• THINGS TO DO
1. Summarize the commentary in two sentences.
2. Answer these questions from the commentary:
(a) Which court's ruling against the FCC's handling of the Comcast case set off what the commentary calls mass hysteria?
(b) What did the Washington Post conclude would be a better route for Internet regulation?
(c) What does the Google-Verizon compromise acknowledge about wireless networks?
3. Recast the commentary's paragraph beginning "Without completely rehashing my analysis" as a bulleted list that keeps its main points.

The courts ultimately ruled in Comcast’s favor that the FCC failed to justify their authority in this particular case, but it did not issue a blanket statement that the FCC had no authority.  So despite the mass hysteria over the DC Circuit ruling against the FCC’s handling of the Comcast case, the FCC seems to have plenty of “nudge” authority to get everything they want without even issuing a formal ruling.

The Washington Post’s conclusion

The Washington Post concluded that something like the Verizon-Google compromise would be a better route for Internet regulation.  This conciliatory tone and effort to be somewhat amenable to both sides of the debate is certainly a huge improvement over the vulgar reactions in much of the media.  Despite all its flaws and mis-characterization of the facts, the Washington Post editorial at least makes an effort to have a sensible debate but the devil is in the details which the Post is sorely lacking.

Without completely rehashing my analysis of the Verizon-Google compromise agreement, the Google-Verizon compromise gets many things right such as its acknowledgement that wireless is fundamentally different from wired networks.  Its biggest mistake is that it presumes price and service differentiation to be illegal unless proven otherwise under some arbitrary definition of what is an “Internet” service and what isn’t even if it traverses the same broadband infrastructure.  By dodging the important debate on whether to follow the established business practices of the Internet and allow for reasonable differentiation, the Verizon-Google agreement only pushes this important debate into the future even if it gets accepted as law.  If these problems can be worked out, the Google-Verizon compromise may eventually morph into the right compromise.

• GIVEN DATA
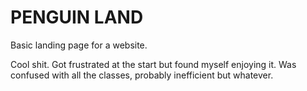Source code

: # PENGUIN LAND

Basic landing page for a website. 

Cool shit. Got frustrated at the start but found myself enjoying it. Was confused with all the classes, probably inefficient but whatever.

• EXPECTED RESPONSES
1. The courts ruled for Comcast because the FCC failed to justify its authority in that case, but they did not say the FCC had no authority, so the FCC still seems to have plenty of "nudge" authority. The Washington Post concluded that something like the Verizon-Google compromise would be a better route for Internet regulation; that compromise gets things right, such as treating wireless as different from wired networks, but its biggest mistake is presuming price and service differentiation illegal unless proven otherwise.

2.
(a) The DC Circuit.
(b) Something like the Verizon-Google compromise.
(c) That wireless is fundamentally different from wired networks.

3.
- The Google-Verizon compromise gets many things right, such as acknowledging that wireless is fundamentally different from wired networks.
- Its biggest mistake is presuming price and service differentiation illegal unless proven otherwise. It applies this under an arbitrary definition of what counts as an "Internet" service, even when traffic uses the same broadband infrastructure.
- It dodges the debate over whether to follow established Internet business practices and allow reasonable differentiation, which only pushes that debate into the future, even if the agreement becomes law.
- If these problems are worked out, it may eventually become the right compromise.